Start of Extracted data

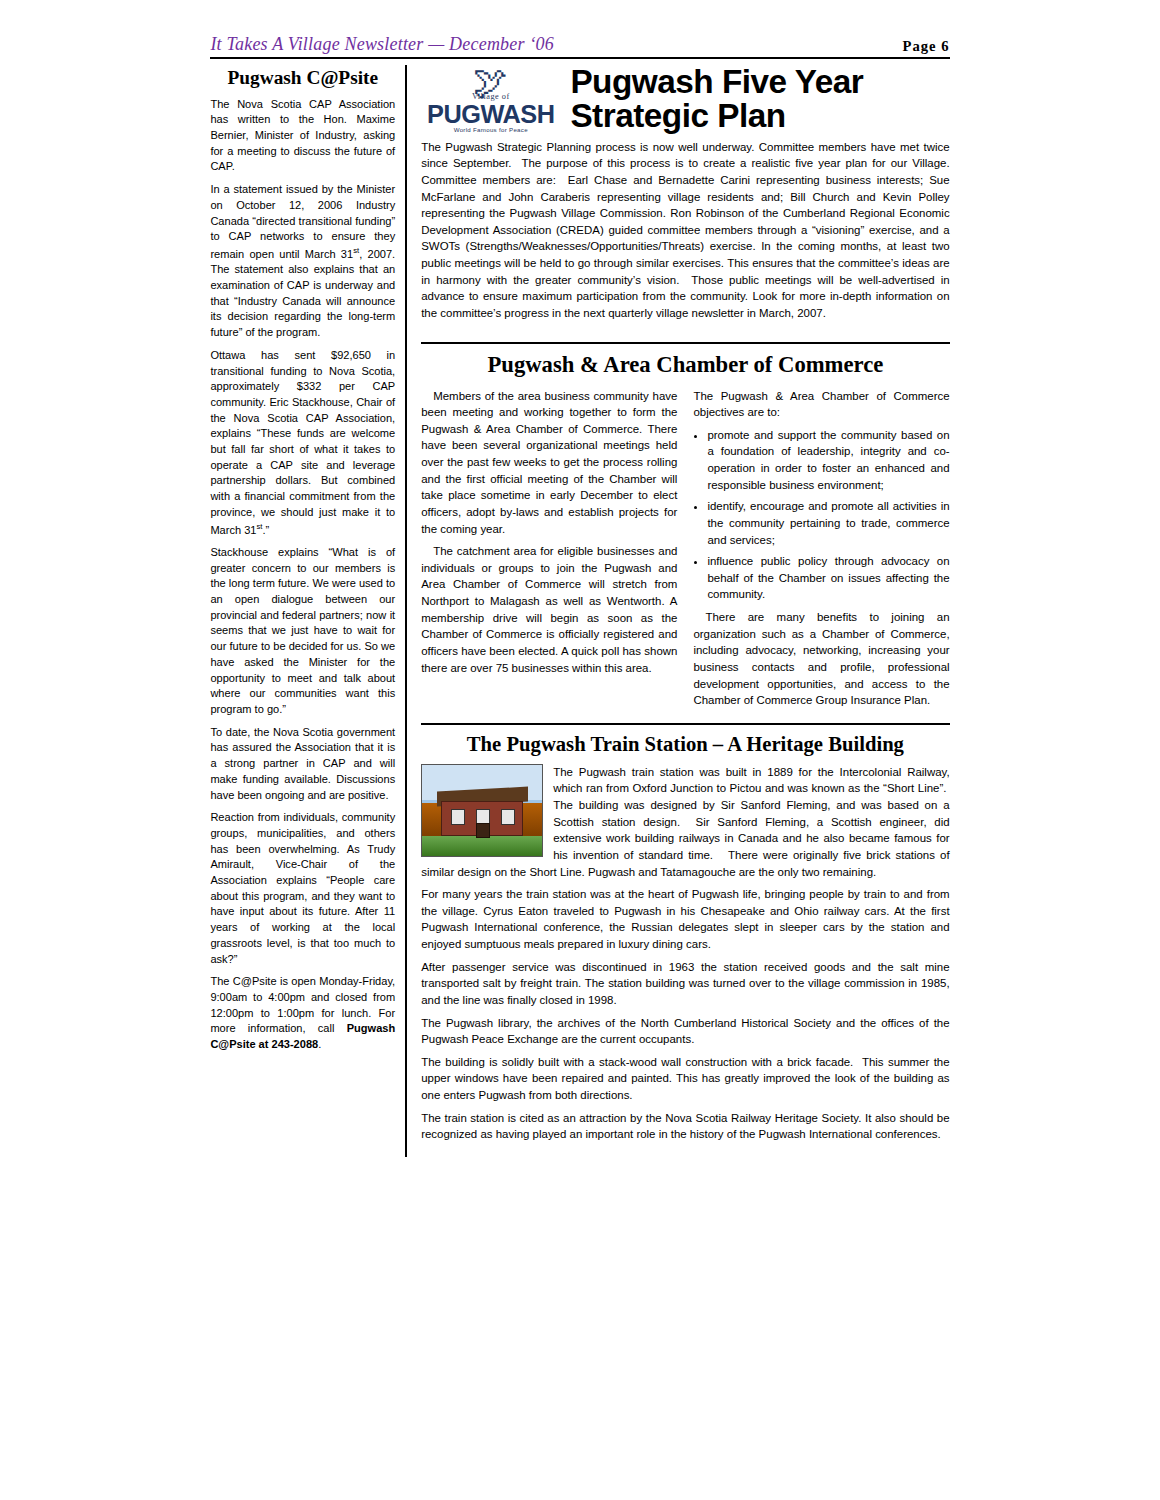It Takes A Village Newsletter — December ‘06
Page 6
Pugwash C@Psite
The Nova Scotia CAP Association has written to the Hon. Maxime Bernier, Minister of Industry, asking for a meeting to discuss the future of CAP.
In a statement issued by the Minister on October 12, 2006 Industry Canada “directed transitional funding” to CAP networks to ensure they remain open until March 31st, 2007. The statement also explains that an examination of CAP is underway and that “Industry Canada will announce its decision regarding the long-term future” of the program.
Ottawa has sent $92,650 in transitional funding to Nova Scotia, approximately $332 per CAP community. Eric Stackhouse, Chair of the Nova Scotia CAP Association, explains “These funds are welcome but fall far short of what it takes to operate a CAP site and leverage partnership dollars. But combined with a financial commitment from the province, we should just make it to March 31st.”
Stackhouse explains “What is of greater concern to our members is the long term future. We were used to an open dialogue between our provincial and federal partners; now it seems that we just have to wait for our future to be decided for us. So we have asked the Minister for the opportunity to meet and talk about where our communities want this program to go.”
To date, the Nova Scotia government has assured the Association that it is a strong partner in CAP and will make funding available. Discussions have been ongoing and are positive.
Reaction from individuals, community groups, municipalities, and others has been overwhelming. As Trudy Amirault, Vice-Chair of the Association explains “People care about this program, and they want to have input about its future. After 11 years of working at the local grassroots level, is that too much to ask?”
The C@Psite is open Monday-Friday, 9:00am to 4:00pm and closed from 12:00pm to 1:00pm for lunch. For more information, call Pugwash C@Psite at 243-2088.
🕊 Village of PUGWASH World Famous for Peace
Pugwash Five Year Strategic Plan
The Pugwash Strategic Planning process is now well underway. Committee members have met twice since September. The purpose of this process is to create a realistic five year plan for our Village. Committee members are: Earl Chase and Bernadette Carini representing business interests; Sue McFarlane and John Caraberis representing village residents and; Bill Church and Kevin Polley representing the Pugwash Village Commission. Ron Robinson of the Cumberland Regional Economic Development Association (CREDA) guided committee members through a “visioning” exercise, and a SWOTs (Strengths/Weaknesses/Opportunities/Threats) exercise. In the coming months, at least two public meetings will be held to go through similar exercises. This ensures that the committee’s ideas are in harmony with the greater community’s vision. Those public meetings will be well-advertised in advance to ensure maximum participation from the community. Look for more in-depth information on the committee’s progress in the next quarterly village newsletter in March, 2007.
Pugwash & Area Chamber of Commerce
Members of the area business community have been meeting and working together to form the Pugwash & Area Chamber of Commerce. There have been several organizational meetings held over the past few weeks to get the process rolling and the first official meeting of the Chamber will take place sometime in early December to elect officers, adopt by-laws and establish projects for the coming year.
The catchment area for eligible businesses and individuals or groups to join the Pugwash and Area Chamber of Commerce will stretch from Northport to Malagash as well as Wentworth. A membership drive will begin as soon as the Chamber of Commerce is officially registered and officers have been elected. A quick poll has shown there are over 75 businesses within this area.
The Pugwash & Area Chamber of Commerce objectives are to:
promote and support the community based on a foundation of leadership, integrity and co-operation in order to foster an enhanced and responsible business environment;
identify, encourage and promote all activities in the community pertaining to trade, commerce and services;
influence public policy through advocacy on behalf of the Chamber on issues affecting the community.
There are many benefits to joining an organization such as a Chamber of Commerce, including advocacy, networking, increasing your business contacts and profile, professional development opportunities, and access to the Chamber of Commerce Group Insurance Plan.
The Pugwash Train Station – A Heritage Building
The Pugwash train station was built in 1889 for the Intercolonial Railway, which ran from Oxford Junction to Pictou and was known as the “Short Line”. The building was designed by Sir Sanford Fleming, and was based on a Scottish station design. Sir Sanford Fleming, a Scottish engineer, did extensive work building railways in Canada and he also became famous for his invention of standard time. There were originally five brick stations of similar design on the Short Line. Pugwash and Tatamagouche are the only two remaining.
For many years the train station was at the heart of Pugwash life, bringing people by train to and from the village. Cyrus Eaton traveled to Pugwash in his Chesapeake and Ohio railway cars. At the first Pugwash International conference, the Russian delegates slept in sleeper cars by the station and enjoyed sumptuous meals prepared in luxury dining cars.
After passenger service was discontinued in 1963 the station received goods and the salt mine transported salt by freight train. The station building was turned over to the village commission in 1985, and the line was finally closed in 1998.
The Pugwash library, the archives of the North Cumberland Historical Society and the offices of the Pugwash Peace Exchange are the current occupants.
The building is solidly built with a stack-wood wall construction with a brick facade. This summer the upper windows have been repaired and painted. This has greatly improved the look of the building as one enters Pugwash from both directions.
The train station is cited as an attraction by the Nova Scotia Railway Heritage Society. It also should be recognized as having played an important role in the history of the Pugwash International conferences.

End of Extracted data

→ What this task involves:
Only the pictures are to be left out; the rest of the material above should be printed verbatim.

→ Task answer:
It Takes A Village Newsletter — December ‘06
Page 6
Pugwash C@Psite
The Nova Scotia CAP Association has written to the Hon. Maxime Bernier, Minister of Industry, asking for a meeting to discuss the future of CAP.
In a statement issued by the Minister on October 12, 2006 Industry Canada “directed transitional funding” to CAP networks to ensure they remain open until March 31st, 2007. The statement also explains that an examination of CAP is underway and that “Industry Canada will announce its decision regarding the long-term future” of the program.
Ottawa has sent $92,650 in transitional funding to Nova Scotia, approximately $332 per CAP community. Eric Stackhouse, Chair of the Nova Scotia CAP Association, explains “These funds are welcome but fall far short of what it takes to operate a CAP site and leverage partnership dollars. But combined with a financial commitment from the province, we should just make it to March 31st.”
Stackhouse explains “What is of greater concern to our members is the long term future. We were used to an open dialogue between our provincial and federal partners; now it seems that we just have to wait for our future to be decided for us. So we have asked the Minister for the opportunity to meet and talk about where our communities want this program to go.”
To date, the Nova Scotia government has assured the Association that it is a strong partner in CAP and will make funding available. Discussions have been ongoing and are positive.
Reaction from individuals, community groups, municipalities, and others has been overwhelming. As Trudy Amirault, Vice-Chair of the Association explains “People care about this program, and they want to have input about its future. After 11 years of working at the local grassroots level, is that too much to ask?”
The C@Psite is open Monday-Friday, 9:00am to 4:00pm and closed from 12:00pm to 1:00pm for lunch. For more information, call Pugwash C@Psite at 243-2088.
🕊 Village of PUGWASH World Famous for Peace
Pugwash Five Year Strategic Plan
The Pugwash Strategic Planning process is now well underway. Committee members have met twice since September. The purpose of this process is to create a realistic five year plan for our Village. Committee members are: Earl Chase and Bernadette Carini representing business interests; Sue McFarlane and John Caraberis representing village residents and; Bill Church and Kevin Polley representing the Pugwash Village Commission. Ron Robinson of the Cumberland Regional Economic Development Association (CREDA) guided committee members through a “visioning” exercise, and a SWOTs (Strengths/Weaknesses/Opportunities/Threats) exercise. In the coming months, at least two public meetings will be held to go through similar exercises. This ensures that the committee’s ideas are in harmony with the greater community’s vision. Those public meetings will be well-advertised in advance to ensure maximum participation from the community. Look for more in-depth information on the committee’s progress in the next quarterly village newsletter in March, 2007.
Pugwash & Area Chamber of Commerce
Members of the area business community have been meeting and working together to form the Pugwash & Area Chamber of Commerce. There have been several organizational meetings held over the past few weeks to get the process rolling and the first official meeting of the Chamber will take place sometime in early December to elect officers, adopt by-laws and establish projects for the coming year.
The catchment area for eligible businesses and individuals or groups to join the Pugwash and Area Chamber of Commerce will stretch from Northport to Malagash as well as Wentworth. A membership drive will begin as soon as the Chamber of Commerce is officially registered and officers have been elected. A quick poll has shown there are over 75 businesses within this area.
The Pugwash & Area Chamber of Commerce objectives are to:
promote and support the community based on a foundation of leadership, integrity and co-operation in order to foster an enhanced and responsible business environment;
identify, encourage and promote all activities in the community pertaining to trade, commerce and services;
influence public policy through advocacy on behalf of the Chamber on issues affecting the community.
There are many benefits to joining an organization such as a Chamber of Commerce, including advocacy, networking, increasing your business contacts and profile, professional development opportunities, and access to the Chamber of Commerce Group Insurance Plan.
The Pugwash Train Station – A Heritage Building
The Pugwash train station was built in 1889 for the Intercolonial Railway, which ran from Oxford Junction to Pictou and was known as the “Short Line”. The building was designed by Sir Sanford Fleming, and was based on a Scottish station design. Sir Sanford Fleming, a Scottish engineer, did extensive work building railways in Canada and he also became famous for his invention of standard time. There were originally five brick stations of similar design on the Short Line. Pugwash and Tatamagouche are the only two remaining.
For many years the train station was at the heart of Pugwash life, bringing people by train to and from the village. Cyrus Eaton traveled to Pugwash in his Chesapeake and Ohio railway cars. At the first Pugwash International conference, the Russian delegates slept in sleeper cars by the station and enjoyed sumptuous meals prepared in luxury dining cars.
After passenger service was discontinued in 1963 the station received goods and the salt mine transported salt by freight train. The station building was turned over to the village commission in 1985, and the line was finally closed in 1998.
The Pugwash library, the archives of the North Cumberland Historical Society and the offices of the Pugwash Peace Exchange are the current occupants.
The building is solidly built with a stack-wood wall construction with a brick facade. This summer the upper windows have been repaired and painted. This has greatly improved the look of the building as one enters Pugwash from both directions.
The train station is cited as an attraction by the Nova Scotia Railway Heritage Society. It also should be recognized as having played an important role in the history of the Pugwash International conferences.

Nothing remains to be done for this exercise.